### [PROBLEM DETAILS]
Nothing but the records, transcribed verbatim and stripped of images, should appear in the answer.

DATASET ENTRIES Block Start

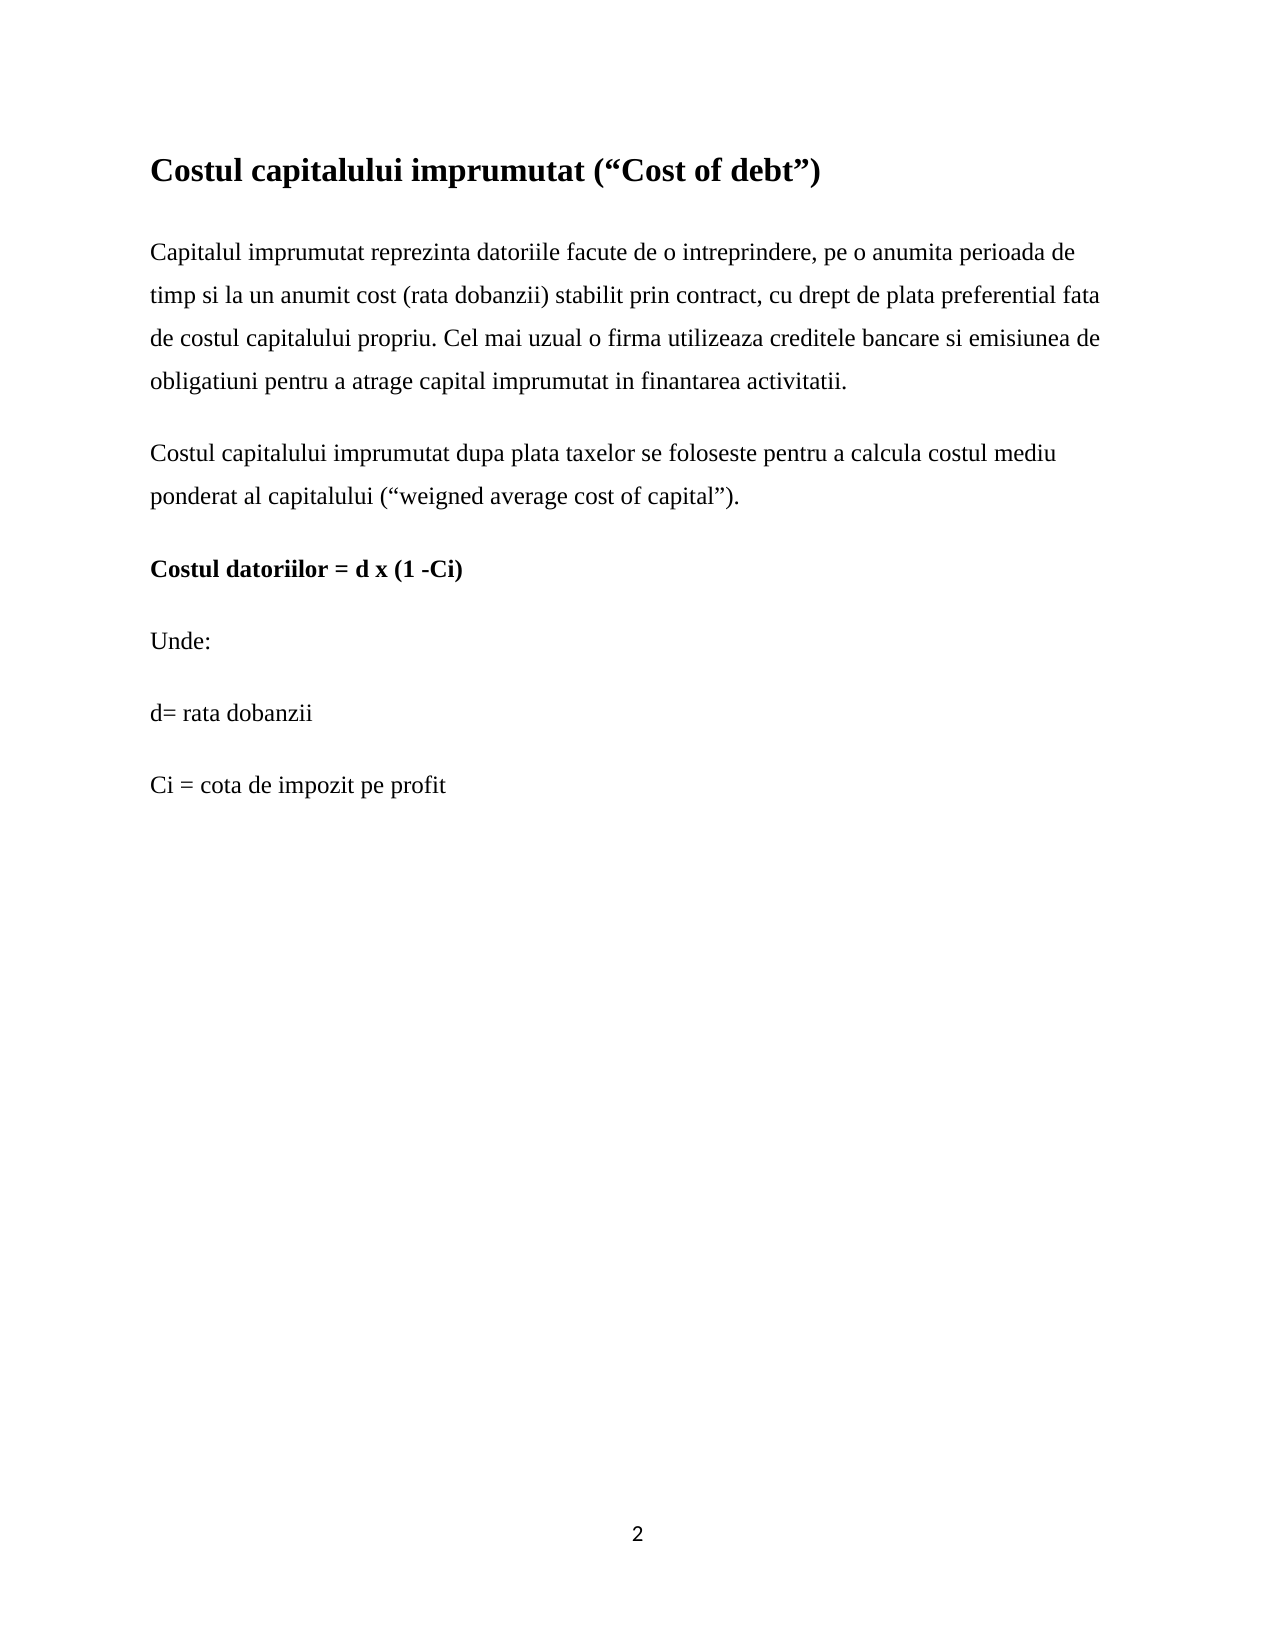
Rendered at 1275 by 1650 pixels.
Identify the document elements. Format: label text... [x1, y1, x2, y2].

text Costul capitalului imprumutat dupa plata taxelor se foloseste pentru a calcula costul mediu ponderat al capitalului (“weigned average cost of capital”). [150, 438, 1125, 510]
text Costul datoriilor = d x (1 -Ci) [150, 554, 1125, 582]
text Capitalul imprumutat reprezinta datoriile facute de o intreprindere, pe o anumita perioada de timp si la un anumit cost (rata dobanzii) stabilit prin contract, cu drept de plata preferential fata de costul capitalului propriu. Cel mai uzual o firma utilizeaza creditele bancare si emisiunea de obligatiuni pentru a atrage capital imprumutat in finantarea activitatii. [150, 237, 1125, 395]
text d= rata dobanzii [150, 698, 1125, 727]
text Ci = cota de impozit pe profit [150, 771, 1125, 799]
text Unde: [150, 626, 1125, 655]
text Costul capitalului imprumutat (“Cost of debt”) [150, 150, 1125, 188]
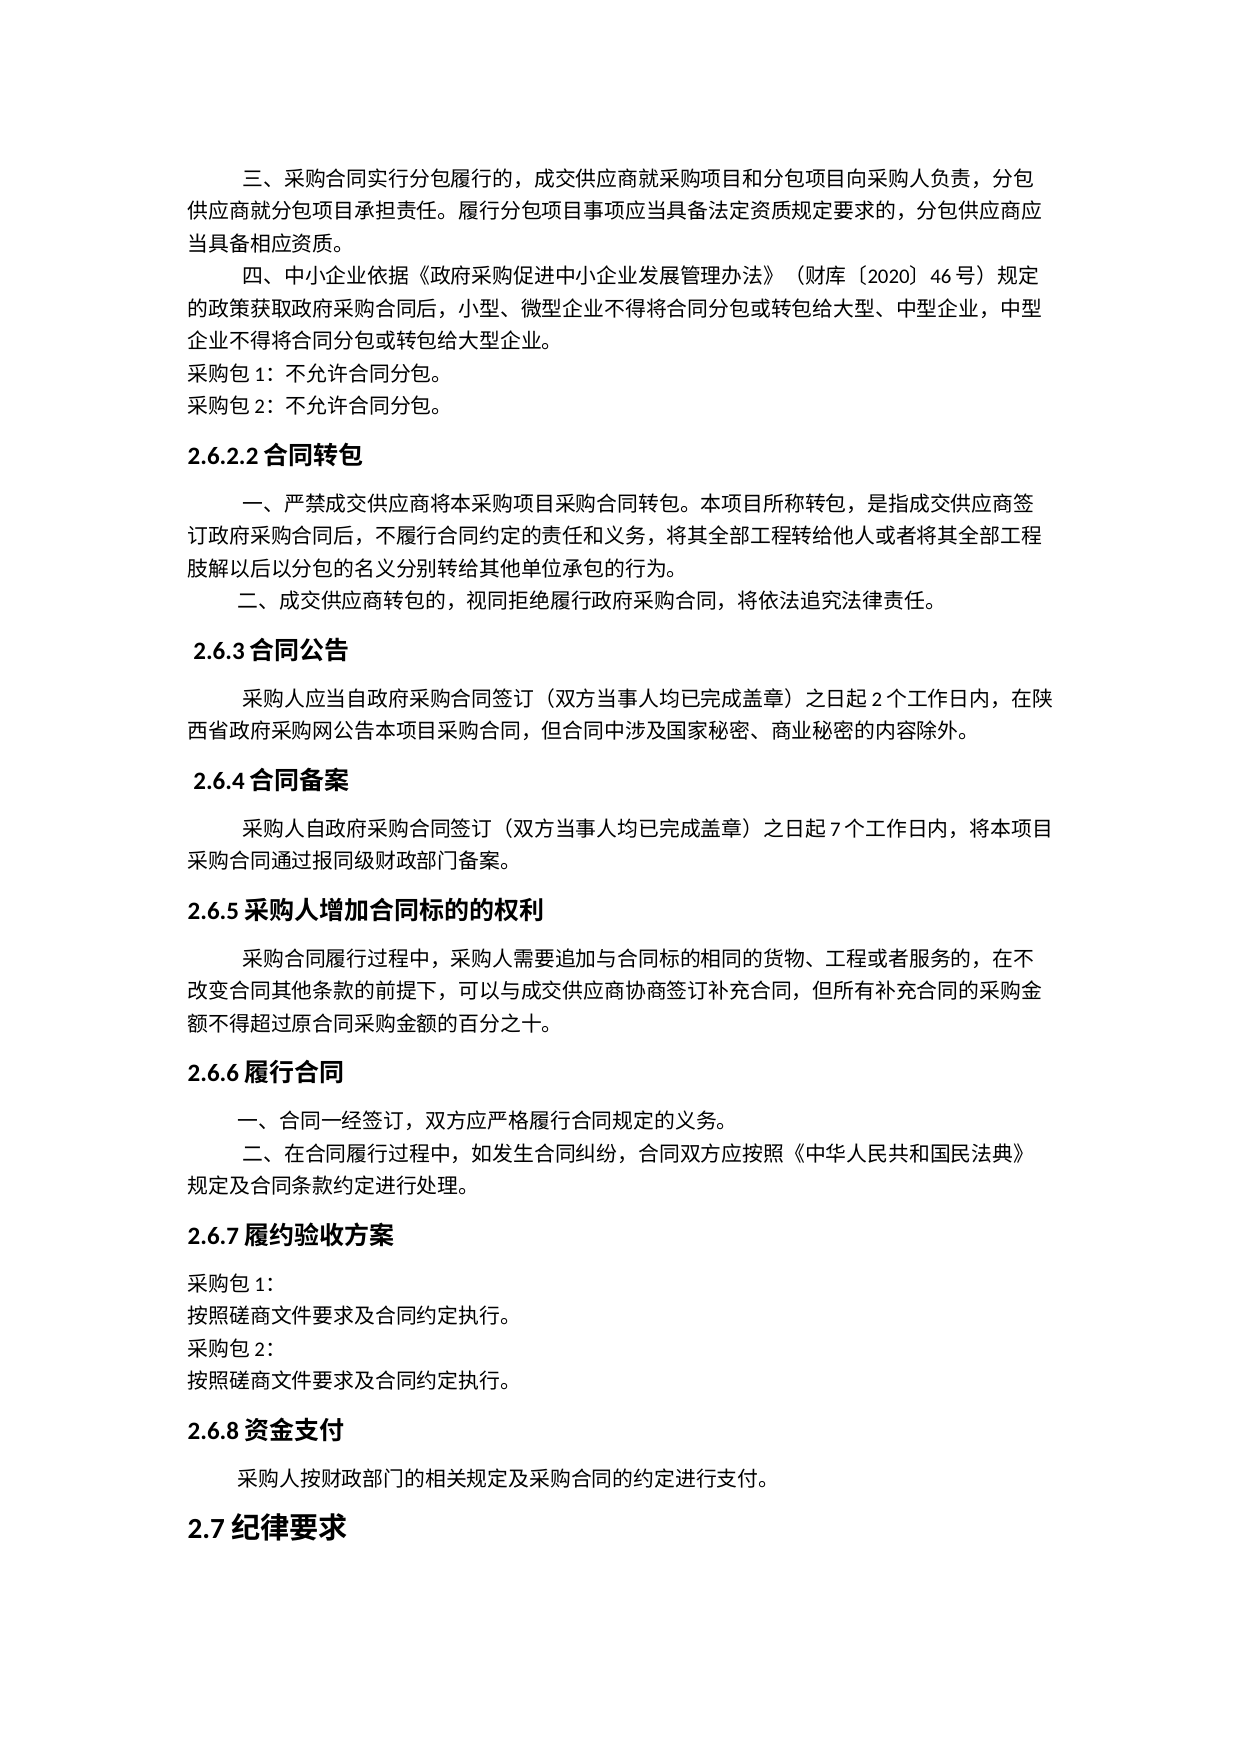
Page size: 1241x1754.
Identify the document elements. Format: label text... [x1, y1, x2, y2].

text 2.6.3合同公告 [187, 617, 1053, 682]
text 2.6.2.2合同转包 [187, 422, 1053, 487]
text 采购包1： [187, 1267, 1053, 1299]
text 四、中小企业依据《政府采购促进中小企业发展管理办法》（财库〔2020〕46号）规定的政策获取政府采购合同后，小型、微型企业不得将合同分包或转包给大型、中型企业，中型企业不得将合同分包或转包给大型企业。 [187, 259, 1053, 357]
text 采购包1：不允许合同分包。 [187, 357, 1053, 389]
text 二、在合同履行过程中，如发生合同纠纷，合同双方应按照《中华人民共和国民法典》规定及合同条款约定进行处理。 [187, 1137, 1053, 1202]
text 三、采购合同实行分包履行的，成交供应商就采购项目和分包项目向采购人负责，分包供应商就分包项目承担责任。履行分包项目事项应当具备法定资质规定要求的，分包供应商应当具备相应资质。 [187, 162, 1053, 259]
text 2.6.8资金支付 [187, 1397, 1053, 1462]
text 采购人自政府采购合同签订（双方当事人均已完成盖章）之日起7个工作日内，将本项目采购合同通过报同级财政部门备案。 [187, 812, 1053, 877]
text 采购人应当自政府采购合同签订（双方当事人均已完成盖章）之日起2个工作日内，在陕西省政府采购网公告本项目采购合同，但合同中涉及国家秘密、商业秘密的内容除外。 [187, 682, 1053, 747]
text 一、严禁成交供应商将本采购项目采购合同转包。本项目所称转包，是指成交供应商签订政府采购合同后，不履行合同约定的责任和义务，将其全部工程转给他人或者将其全部工程肢解以后以分包的名义分别转给其他单位承包的行为。 [187, 487, 1053, 584]
text 二、成交供应商转包的，视同拒绝履行政府采购合同，将依法追究法律责任。 [187, 584, 1053, 617]
text 采购人按财政部门的相关规定及采购合同的约定进行支付。 [187, 1462, 1053, 1494]
text 2.6.4合同备案 [187, 747, 1053, 812]
text 采购包2：不允许合同分包。 [187, 389, 1053, 422]
text 2.7纪律要求 [187, 1494, 1053, 1559]
text 采购合同履行过程中，采购人需要追加与合同标的相同的货物、工程或者服务的，在不改变合同其他条款的前提下，可以与成交供应商协商签订补充合同，但所有补充合同的采购金额不得超过原合同采购金额的百分之十。 [187, 942, 1053, 1039]
text 采购包2： [187, 1332, 1053, 1364]
text 2.6.6履行合同 [187, 1039, 1053, 1104]
text 按照磋商文件要求及合同约定执行。 [187, 1364, 1053, 1397]
text 按照磋商文件要求及合同约定执行。 [187, 1299, 1053, 1332]
text 一、合同一经签订，双方应严格履行合同规定的义务。 [187, 1104, 1053, 1137]
text 2.6.7履约验收方案 [187, 1202, 1053, 1267]
text 2.6.5采购人增加合同标的的权利 [187, 877, 1053, 942]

DATASET ENTRIES Block End

### [ANSWER FOR THE TASK]
Rendered at 1275 by 1650 pixels.
Identify the document elements. Format: label text... [x1, y1, x2, y2].

text Costul capitalului imprumutat dupa plata taxelor se foloseste pentru a calcula costul mediu ponderat al capitalului (“weigned average cost of capital”). [150, 438, 1125, 510]
text Costul datoriilor = d x (1 -Ci) [150, 554, 1125, 582]
text Capitalul imprumutat reprezinta datoriile facute de o intreprindere, pe o anumita perioada de timp si la un anumit cost (rata dobanzii) stabilit prin contract, cu drept de plata preferential fata de costul capitalului propriu. Cel mai uzual o firma utilizeaza creditele bancare si emisiunea de obligatiuni pentru a atrage capital imprumutat in finantarea activitatii. [150, 237, 1125, 395]
text d= rata dobanzii [150, 698, 1125, 727]
text Ci = cota de impozit pe profit [150, 771, 1125, 799]
text Unde: [150, 626, 1125, 655]
text Costul capitalului imprumutat (“Cost of debt”) [150, 150, 1125, 188]
Page size: 1241x1754.
Identify the document elements. Format: label text... [x1, y1, x2, y2].

text 2.6.3合同公告 [187, 617, 1053, 682]
text 2.6.2.2合同转包 [187, 422, 1053, 487]
text 采购包1： [187, 1267, 1053, 1299]
text 四、中小企业依据《政府采购促进中小企业发展管理办法》（财库〔2020〕46号）规定的政策获取政府采购合同后，小型、微型企业不得将合同分包或转包给大型、中型企业，中型企业不得将合同分包或转包给大型企业。 [187, 259, 1053, 357]
text 采购包1：不允许合同分包。 [187, 357, 1053, 389]
text 二、在合同履行过程中，如发生合同纠纷，合同双方应按照《中华人民共和国民法典》规定及合同条款约定进行处理。 [187, 1137, 1053, 1202]
text 三、采购合同实行分包履行的，成交供应商就采购项目和分包项目向采购人负责，分包供应商就分包项目承担责任。履行分包项目事项应当具备法定资质规定要求的，分包供应商应当具备相应资质。 [187, 162, 1053, 259]
text 2.6.8资金支付 [187, 1397, 1053, 1462]
text 采购人自政府采购合同签订（双方当事人均已完成盖章）之日起7个工作日内，将本项目采购合同通过报同级财政部门备案。 [187, 812, 1053, 877]
text 采购人应当自政府采购合同签订（双方当事人均已完成盖章）之日起2个工作日内，在陕西省政府采购网公告本项目采购合同，但合同中涉及国家秘密、商业秘密的内容除外。 [187, 682, 1053, 747]
text 一、严禁成交供应商将本采购项目采购合同转包。本项目所称转包，是指成交供应商签订政府采购合同后，不履行合同约定的责任和义务，将其全部工程转给他人或者将其全部工程肢解以后以分包的名义分别转给其他单位承包的行为。 [187, 487, 1053, 584]
text 二、成交供应商转包的，视同拒绝履行政府采购合同，将依法追究法律责任。 [187, 584, 1053, 617]
text 采购人按财政部门的相关规定及采购合同的约定进行支付。 [187, 1462, 1053, 1494]
text 2.6.4合同备案 [187, 747, 1053, 812]
text 采购包2：不允许合同分包。 [187, 389, 1053, 422]
text 2.7纪律要求 [187, 1494, 1053, 1559]
text 采购合同履行过程中，采购人需要追加与合同标的相同的货物、工程或者服务的，在不改变合同其他条款的前提下，可以与成交供应商协商签订补充合同，但所有补充合同的采购金额不得超过原合同采购金额的百分之十。 [187, 942, 1053, 1039]
text 采购包2： [187, 1332, 1053, 1364]
text 2.6.6履行合同 [187, 1039, 1053, 1104]
text 按照磋商文件要求及合同约定执行。 [187, 1364, 1053, 1397]
text 按照磋商文件要求及合同约定执行。 [187, 1299, 1053, 1332]
text 一、合同一经签订，双方应严格履行合同规定的义务。 [187, 1104, 1053, 1137]
text 2.6.7履约验收方案 [187, 1202, 1053, 1267]
text 2.6.5采购人增加合同标的的权利 [187, 877, 1053, 942]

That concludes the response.